▸ **How to complete this task**: Print the text lines of every item below unchanged, character for character, and leave out the pictures.

▸ **Data supplied**:
'''

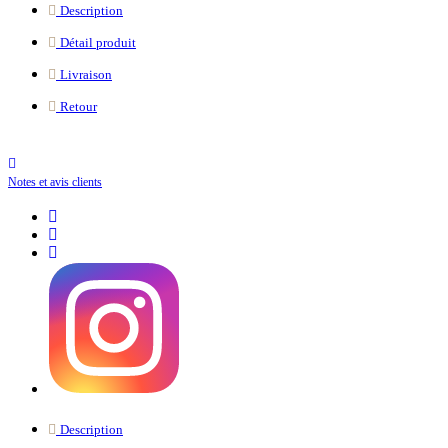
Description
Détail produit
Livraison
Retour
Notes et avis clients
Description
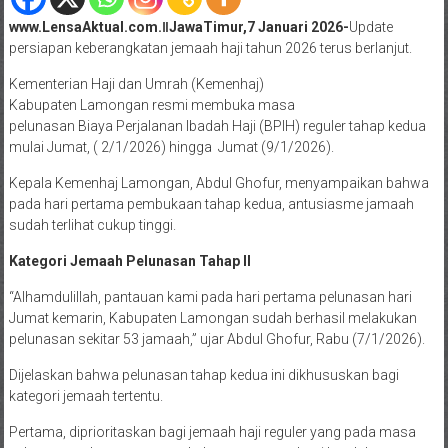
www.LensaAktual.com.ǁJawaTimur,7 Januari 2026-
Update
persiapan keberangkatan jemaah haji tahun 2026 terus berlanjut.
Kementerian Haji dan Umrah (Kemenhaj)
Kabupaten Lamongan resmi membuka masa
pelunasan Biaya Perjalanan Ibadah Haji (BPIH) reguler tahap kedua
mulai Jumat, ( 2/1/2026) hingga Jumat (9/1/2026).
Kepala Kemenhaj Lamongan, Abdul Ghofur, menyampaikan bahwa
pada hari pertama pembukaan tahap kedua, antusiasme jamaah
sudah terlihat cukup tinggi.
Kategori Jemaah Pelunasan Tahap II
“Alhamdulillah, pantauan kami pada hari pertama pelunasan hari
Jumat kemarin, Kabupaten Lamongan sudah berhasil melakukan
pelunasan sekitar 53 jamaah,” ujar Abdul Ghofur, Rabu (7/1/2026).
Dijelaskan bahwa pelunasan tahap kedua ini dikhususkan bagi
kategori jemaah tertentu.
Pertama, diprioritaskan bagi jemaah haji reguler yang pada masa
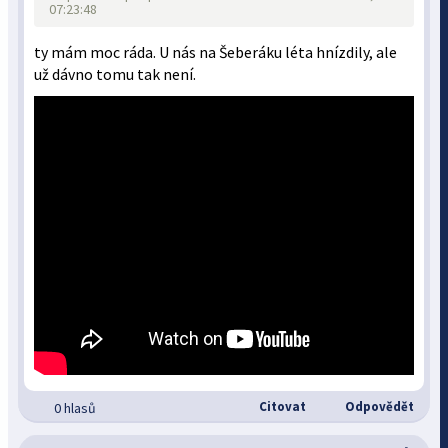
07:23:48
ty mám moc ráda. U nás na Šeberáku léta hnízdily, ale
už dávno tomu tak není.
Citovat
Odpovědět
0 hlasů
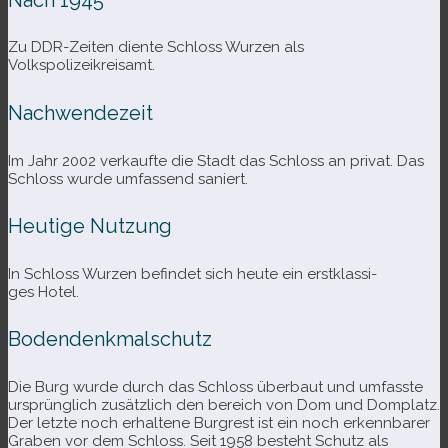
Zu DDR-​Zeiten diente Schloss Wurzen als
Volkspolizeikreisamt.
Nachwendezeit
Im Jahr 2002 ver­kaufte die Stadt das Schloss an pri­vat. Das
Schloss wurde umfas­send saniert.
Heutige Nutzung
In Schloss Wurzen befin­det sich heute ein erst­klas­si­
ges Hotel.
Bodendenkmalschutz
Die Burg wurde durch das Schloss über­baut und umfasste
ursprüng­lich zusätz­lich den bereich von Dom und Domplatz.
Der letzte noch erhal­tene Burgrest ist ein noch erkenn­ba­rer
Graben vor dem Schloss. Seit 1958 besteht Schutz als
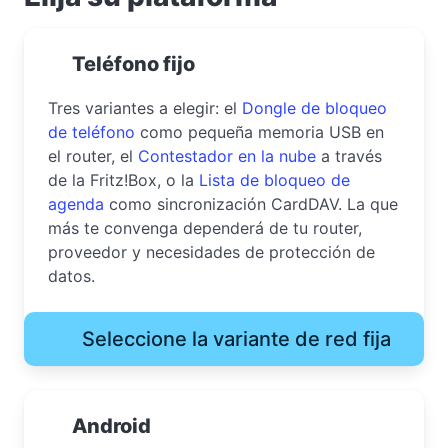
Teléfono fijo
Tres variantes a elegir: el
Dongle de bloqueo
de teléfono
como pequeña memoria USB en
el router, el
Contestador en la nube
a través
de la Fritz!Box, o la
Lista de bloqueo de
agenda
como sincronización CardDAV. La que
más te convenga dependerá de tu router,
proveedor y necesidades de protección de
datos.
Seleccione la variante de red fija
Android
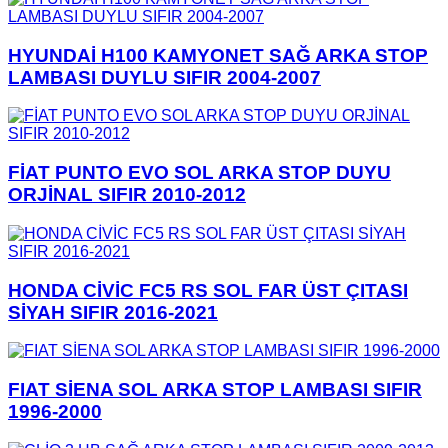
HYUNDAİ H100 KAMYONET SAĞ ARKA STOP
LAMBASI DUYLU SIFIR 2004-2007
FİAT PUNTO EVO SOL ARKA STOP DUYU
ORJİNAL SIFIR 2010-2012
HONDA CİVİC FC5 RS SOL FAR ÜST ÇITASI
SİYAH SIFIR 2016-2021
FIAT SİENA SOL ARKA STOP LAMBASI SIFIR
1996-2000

'''

▸ **Your response**:
Description
Détail produit
Livraison
Retour
Notes et avis clients
Description
www.LensaAktual.com.ǁJawaTimur,7 Januari 2026-
Update
persiapan keberangkatan jemaah haji tahun 2026 terus berlanjut.
Kementerian Haji dan Umrah (Kemenhaj)
Kabupaten Lamongan resmi membuka masa
pelunasan Biaya Perjalanan Ibadah Haji (BPIH) reguler tahap kedua
mulai Jumat, ( 2/1/2026) hingga Jumat (9/1/2026).
Kepala Kemenhaj Lamongan, Abdul Ghofur, menyampaikan bahwa
pada hari pertama pembukaan tahap kedua, antusiasme jamaah
sudah terlihat cukup tinggi.
Kategori Jemaah Pelunasan Tahap II
“Alhamdulillah, pantauan kami pada hari pertama pelunasan hari
Jumat kemarin, Kabupaten Lamongan sudah berhasil melakukan
pelunasan sekitar 53 jamaah,” ujar Abdul Ghofur, Rabu (7/1/2026).
Dijelaskan bahwa pelunasan tahap kedua ini dikhususkan bagi
kategori jemaah tertentu.
Pertama, diprioritaskan bagi jemaah haji reguler yang pada masa
07:23:48
ty mám moc ráda. U nás na Šeberáku léta hnízdily, ale
už dávno tomu tak není.
Citovat
Odpovědět
0 hlasů
Zu DDR-​Zeiten diente Schloss Wurzen als
Volkspolizeikreisamt.
Nachwendezeit
Im Jahr 2002 ver­kaufte die Stadt das Schloss an pri­vat. Das
Schloss wurde umfas­send saniert.
Heutige Nutzung
In Schloss Wurzen befin­det sich heute ein erst­klas­si­
ges Hotel.
Bodendenkmalschutz
Die Burg wurde durch das Schloss über­baut und umfasste
ursprüng­lich zusätz­lich den bereich von Dom und Domplatz.
Der letzte noch erhal­tene Burgrest ist ein noch erkenn­ba­rer
Graben vor dem Schloss. Seit 1958 besteht Schutz als
Teléfono fijo
Tres variantes a elegir: el
Dongle de bloqueo
de teléfono
como pequeña memoria USB en
el router, el
Contestador en la nube
a través
de la Fritz!Box, o la
Lista de bloqueo de
agenda
como sincronización CardDAV. La que
más te convenga dependerá de tu router,
proveedor y necesidades de protección de
datos.
Seleccione la variante de red fija
Android
HYUNDAİ H100 KAMYONET SAĞ ARKA STOP
LAMBASI DUYLU SIFIR 2004-2007
FİAT PUNTO EVO SOL ARKA STOP DUYU
ORJİNAL SIFIR 2010-2012
HONDA CİVİC FC5 RS SOL FAR ÜST ÇITASI
SİYAH SIFIR 2016-2021
FIAT SİENA SOL ARKA STOP LAMBASI SIFIR
1996-2000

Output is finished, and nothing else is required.